The XML_OWL Module
For this section it is assumed that the reader is familiar with the XML and OWL module. The XML_OWL module basically combines the XML and OWL module, but incorporates more background knowledge into the data-mining process by linking XML and OWL data sources. Instead of going through each workflow step, we will just focus on those steps that are relevant for this module.
DataSelection
Create a new project named xml_owl and add the following files from the examples/trains folder to the project:
- trains.xml as input for XML
- trains_scheme.owl as SCHEME for OWL
- trains_instance.owl as INSTANCE for OWL

Workflow
Create a new experiment. The workflow configuration will appear. Choose XML_data as operation for the DataSet task. This way, we will choose nodes from the XML input file and add background knowledge from the ontology to them.

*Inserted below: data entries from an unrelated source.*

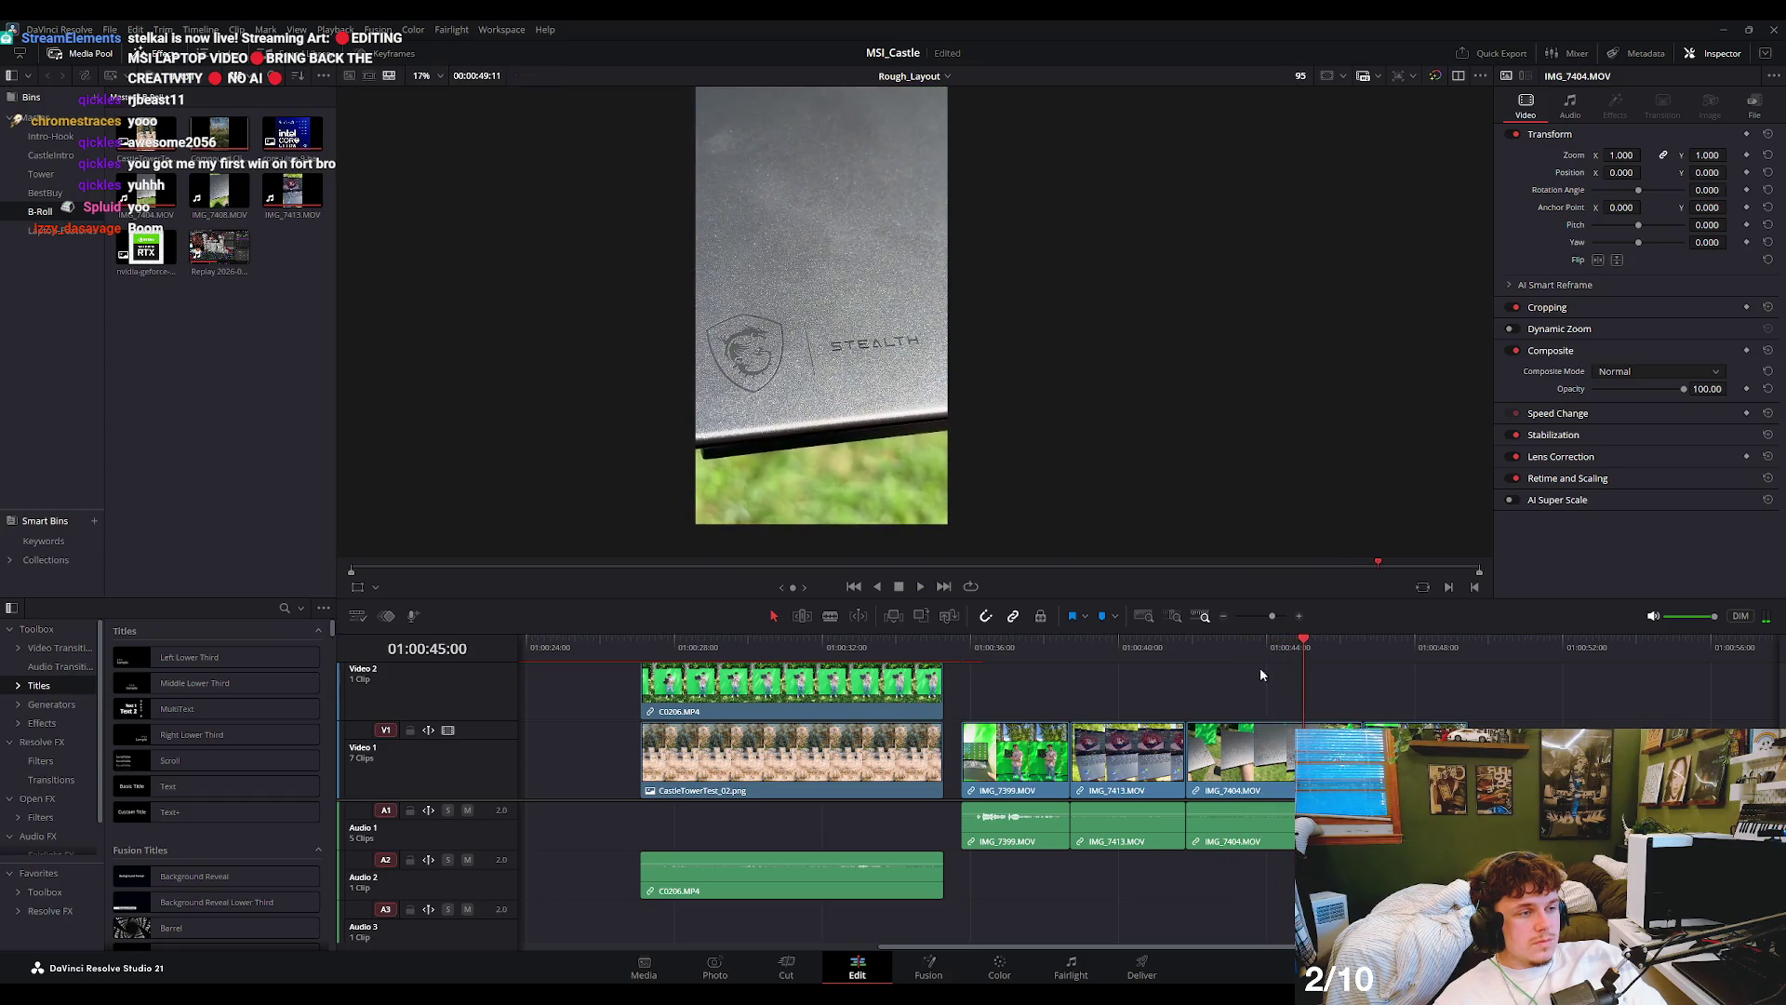
- Play the title-free laptop B-roll through IMG_7404, stopping at 01:00:49:02
{"action": "key", "text": "space"}
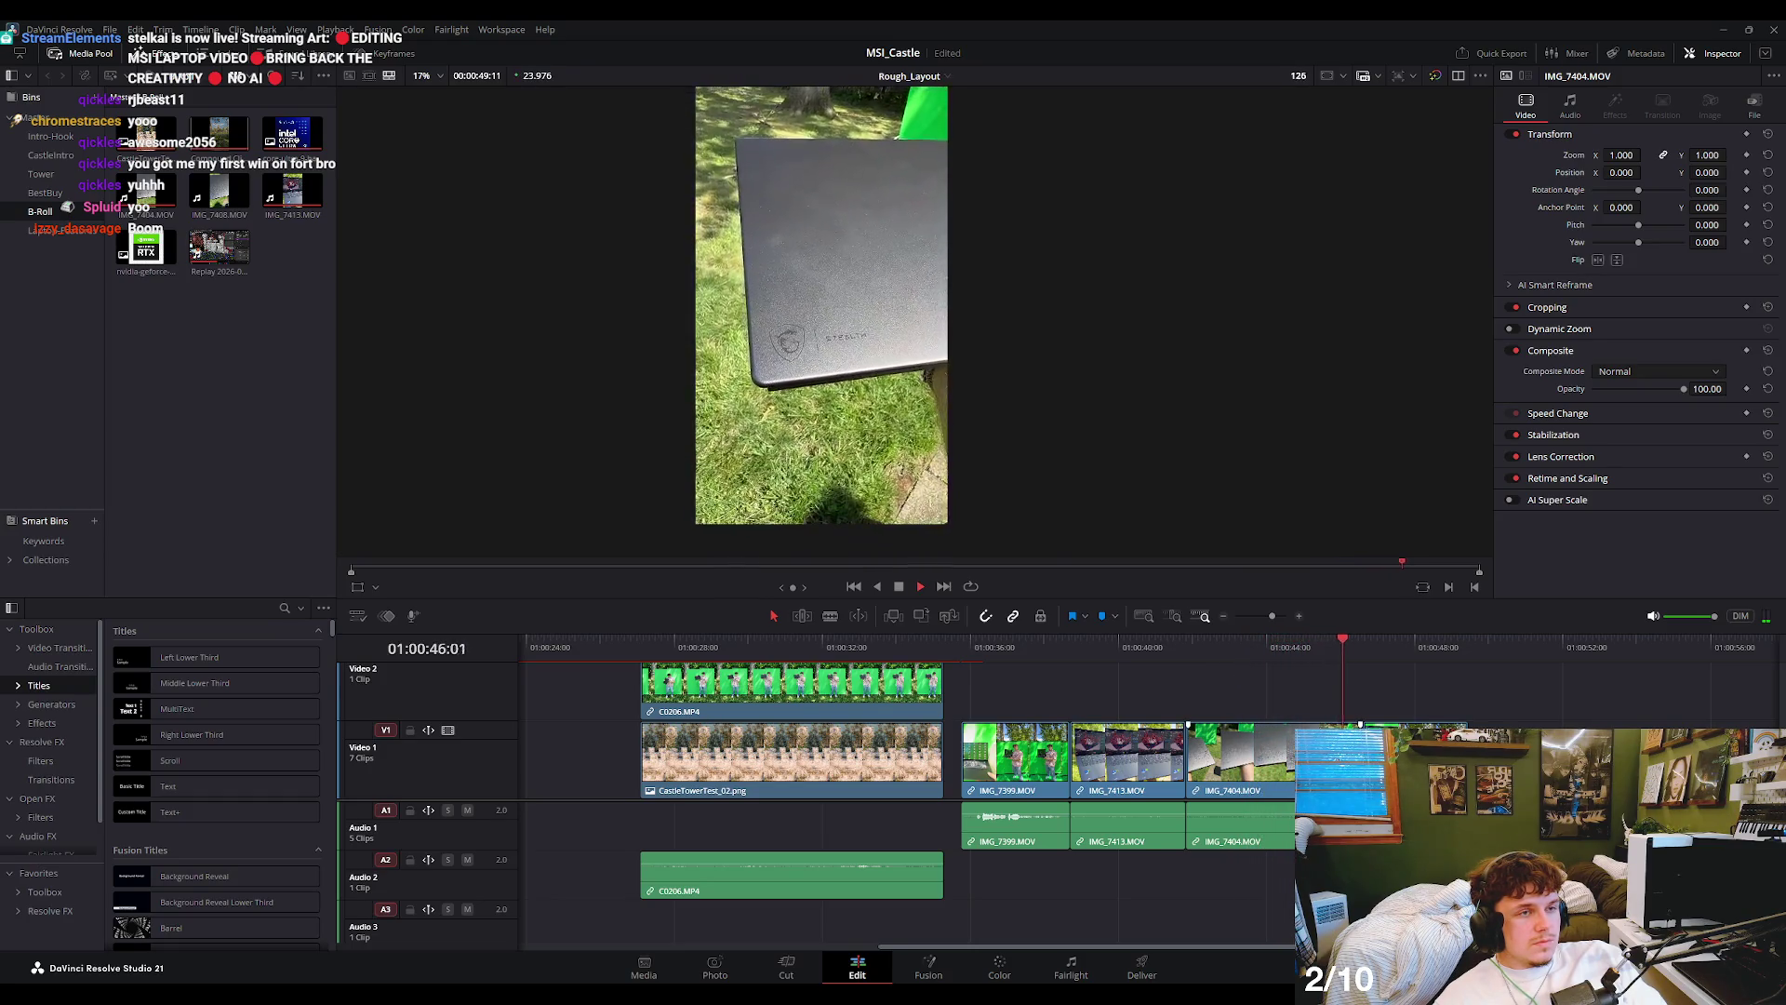
{"action": "key", "text": "space"}
{"action": "key", "text": "space"}
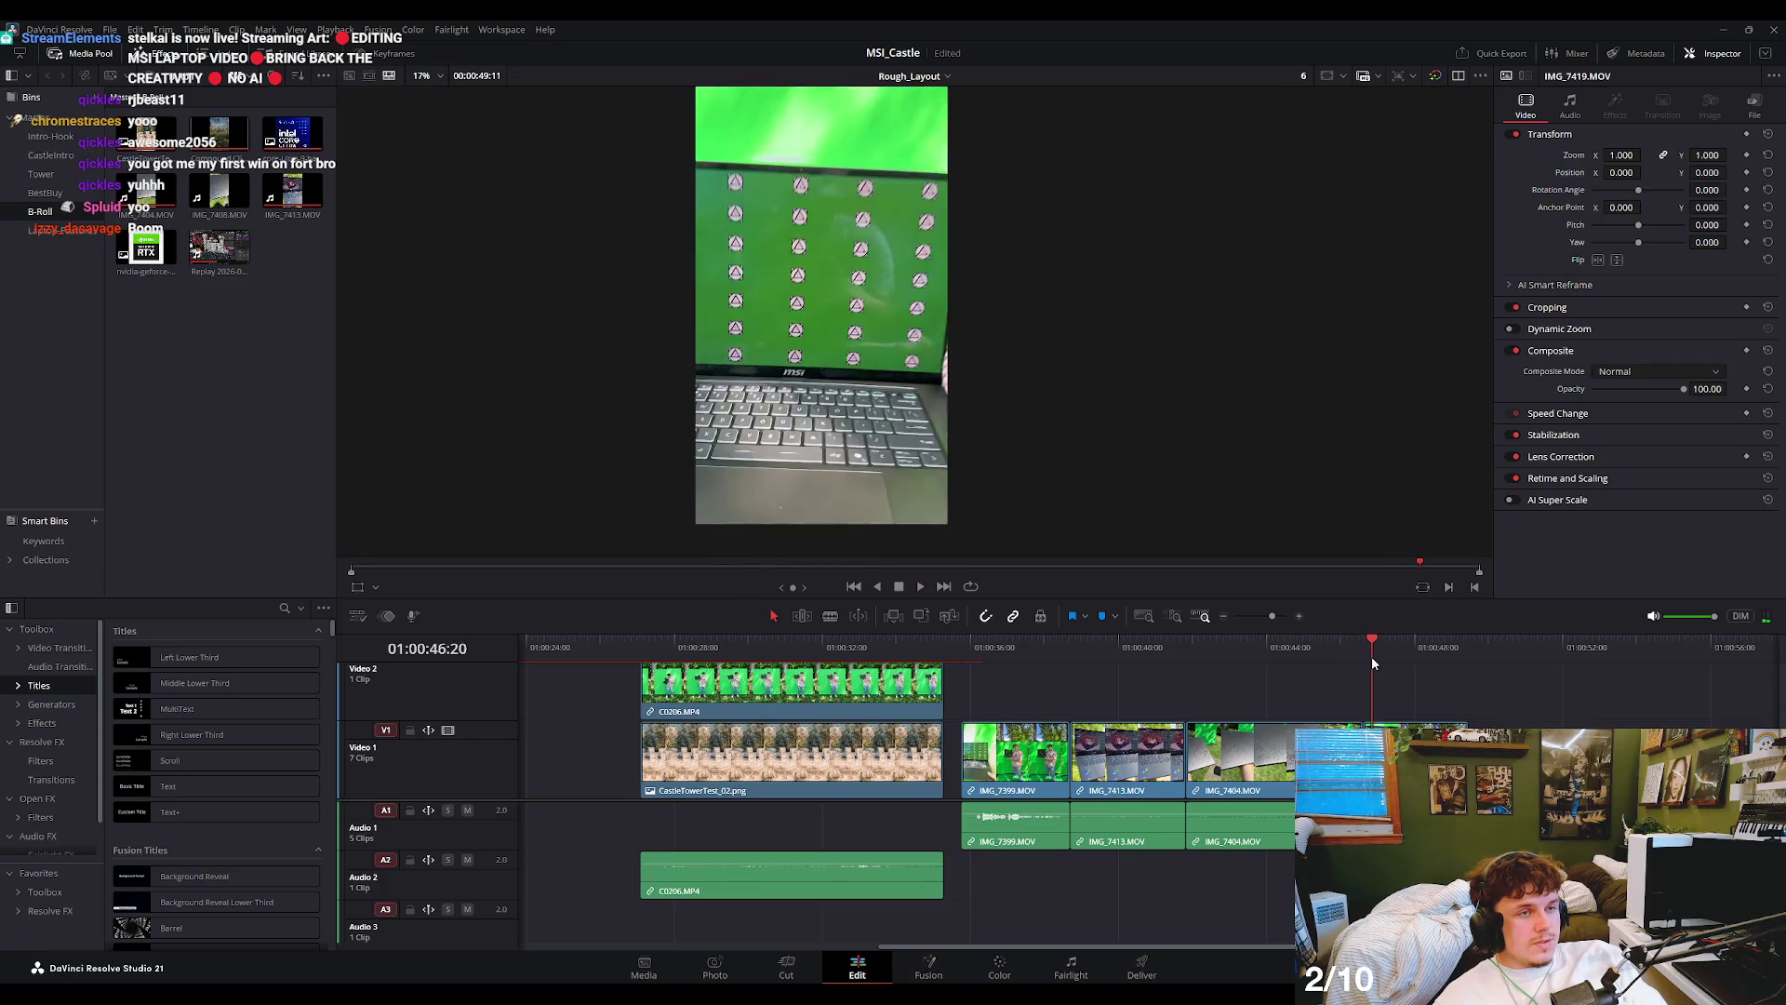
{"action": "scroll", "coordinate": [806, 287], "scroll_direction": "up", "scroll_amount": 2}
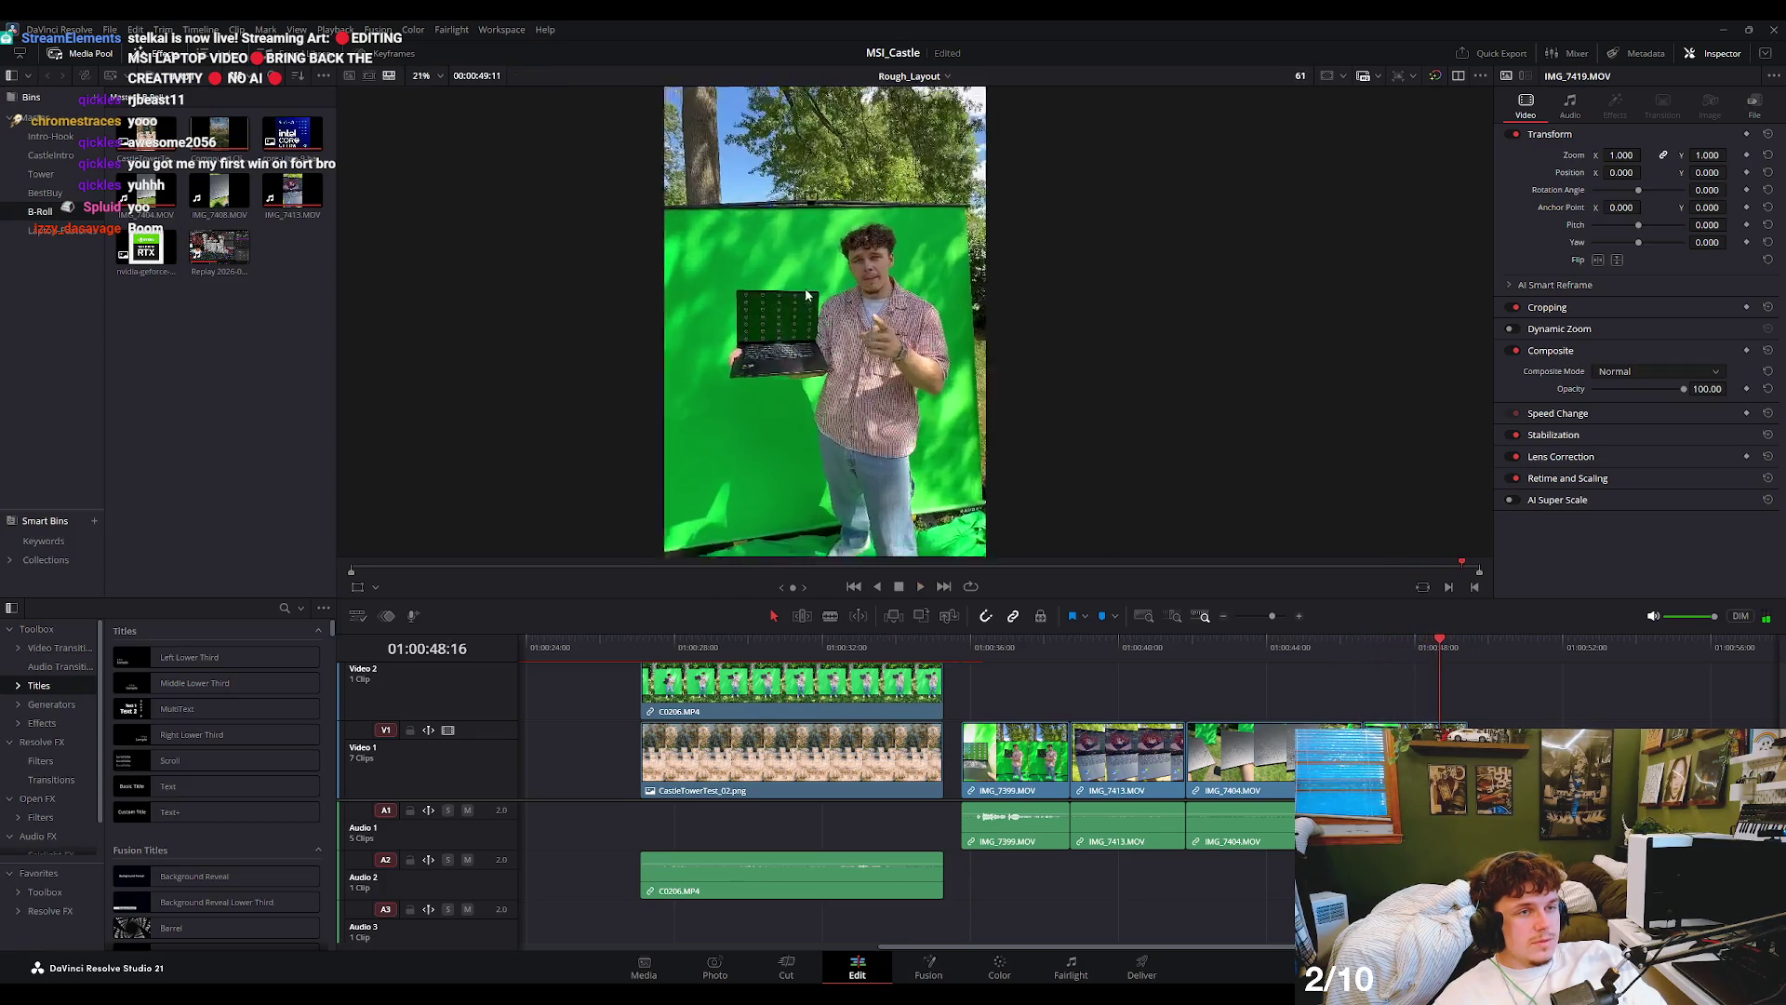
{"action": "scroll", "coordinate": [806, 290], "scroll_direction": "up", "scroll_amount": 2}
{"action": "scroll", "coordinate": [800, 377], "scroll_direction": "up", "scroll_amount": 2}
{"action": "key", "text": "space"}
{"action": "scroll", "coordinate": [801, 372], "scroll_direction": "up", "scroll_amount": 1}
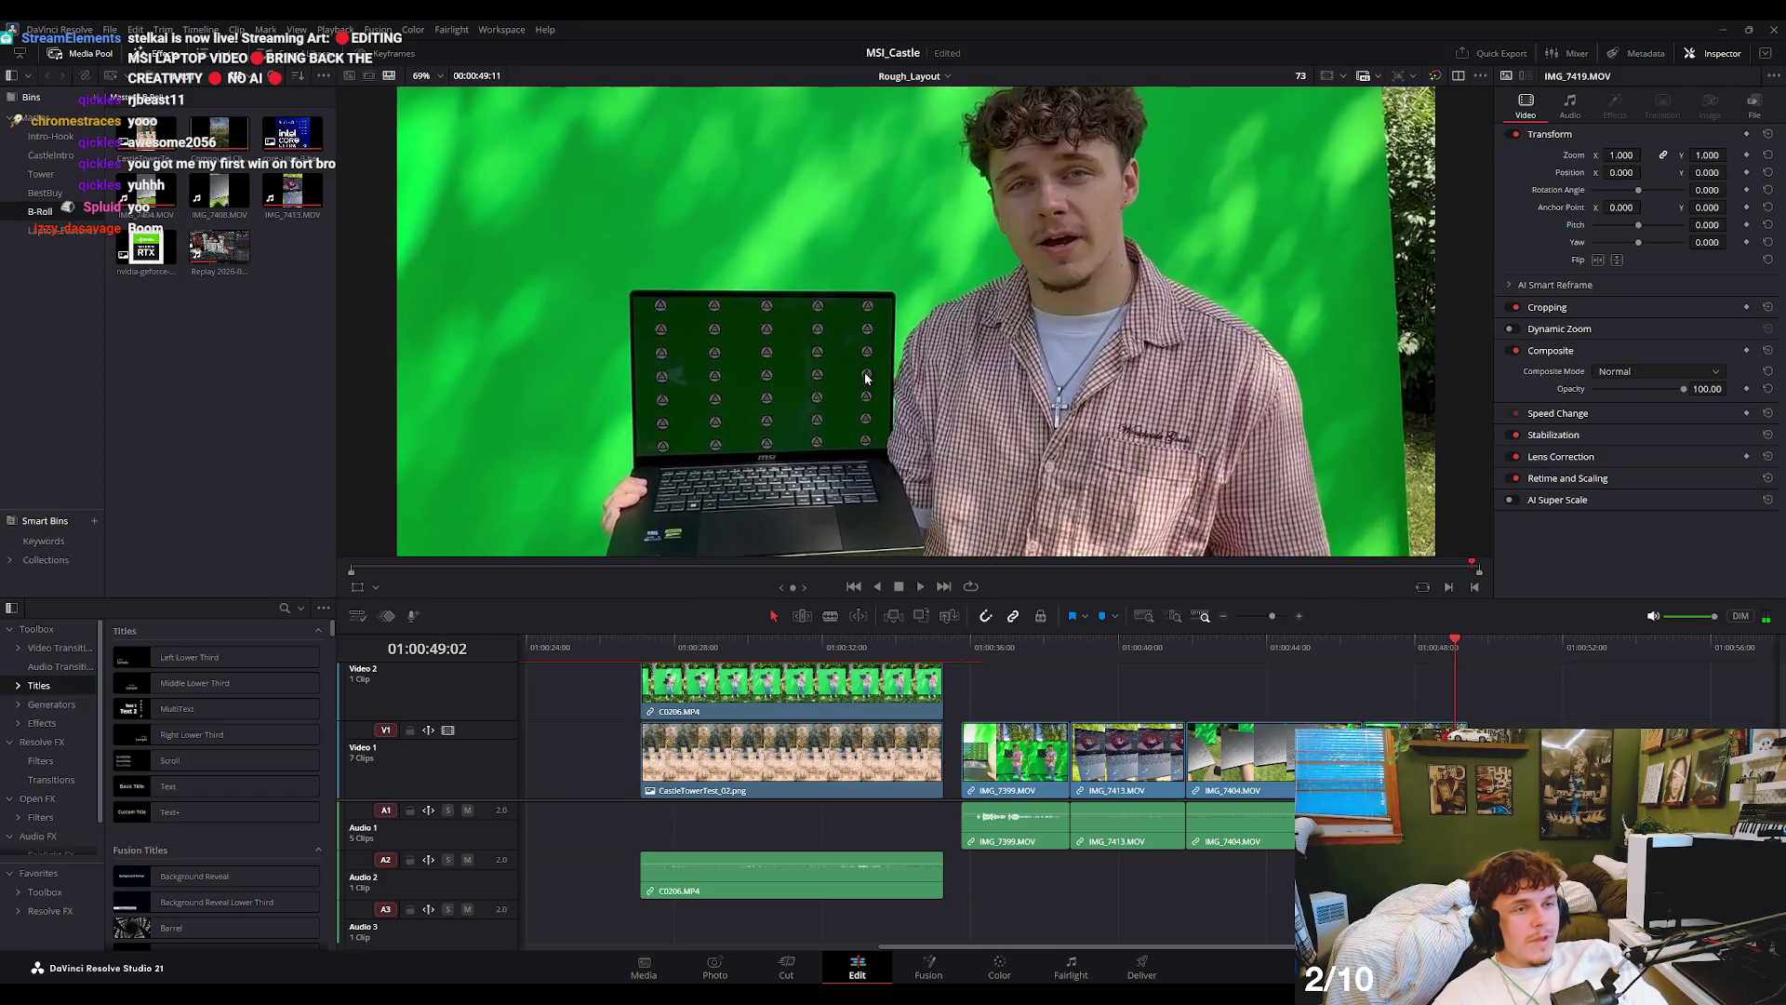
{"action": "scroll", "coordinate": [807, 368], "scroll_direction": "up", "scroll_amount": 2}
{"action": "scroll", "coordinate": [811, 254], "scroll_direction": "up", "scroll_amount": 2}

Create an instance of the workflow and start it.
DataSelection
We will use the same dataset as we did for the XML module. Your dataset should look like this:

DataLinking
This task is the crucial element of the XML_OWL module. We will add background knowledge to our selected XML nodes from the ontology. To accomplish this, we need to map XML nodes to OWL individuals with the following proceeding:
- Select "<train>, depth: 1" from XML Elements
- Map all nodes of this element to "http://helenos.ontoware.org/example/trains#Eastbound" and "http://helenos.ontoware.org/example/trains#Westbound" trains by checking the corresponding boxes
- Select the "<train>, depth: 1, object: 2" node
- Map it to the OWL individual "http://trains.example#train1" by checking the box. (Notice that as soon as you check the box, the box of the XML node is also checked, giving you an overview of the XML nodes that are already mapped.)
- Map the remaining XML elements as following:
- "<train>, depth: 1, object: 6" -> "http://trains.example#train2"
- "<train>, depth: 1, object: 10" -> "http://trains.example#train3"
- "<train>, depth: 1, object: 14" -> "http://trains.example#train4"
- "<train>, depth: 1, object: 18" -> "http://trains.example#train5"
- "<train>, depth: 1, object: 22" -> "http://trains.example#train6"

Afterwards, continue the worklow.
DataMining
Take a look at the modes. You will notice that now the modes, which were generated for the XML and OWL data, both appear.

Progol uses a technique called "mode directed inverse entailment". On the one hand the idea of the modes is to guide the search through the input data. On the other hand the input data generated by Helenos take the mapping between XML nodes and OWL individuals into account. Hence, XML and OWL are integrated for the data-mining task.
Run Progol by clicking "Run" and sending the "generalise(node/1)?" command.

Remove the "modeb(*,trains_Eastbound(+object))?" mode to guide the search for a general rule into another direction. Run Progol again.

Removing the "modeb(*,trains_next_car(+object,-object))?" mode yields the following result:

Conclusions
Consider all the results we have obtained:
- node(A) :- trains_Eastbound(A).
- node(A) :- trains_next_car(A,B), trains_shape(B,trains_shape_2).
- node(A) :- has_elem_direction(A,B), has_text(B,east).
Our selection was based on some criterions that only were available in the XML input. Incorporating background knowledge from the OWL input by mapping XML nodes and OWL individuals, the first and second result show that the background knowledge can serve to derive better rules. Without the ontological background the data-mining task would have only resulted in the third rule.
Of course, this is only a starting point. Especially the mapping process is tedious. But if you have a domain described by some XML input, and there exists an ontology about it, and you are able to come up with a proper mapping, Helenos provides a way of integration in order to assist your data-mining needs.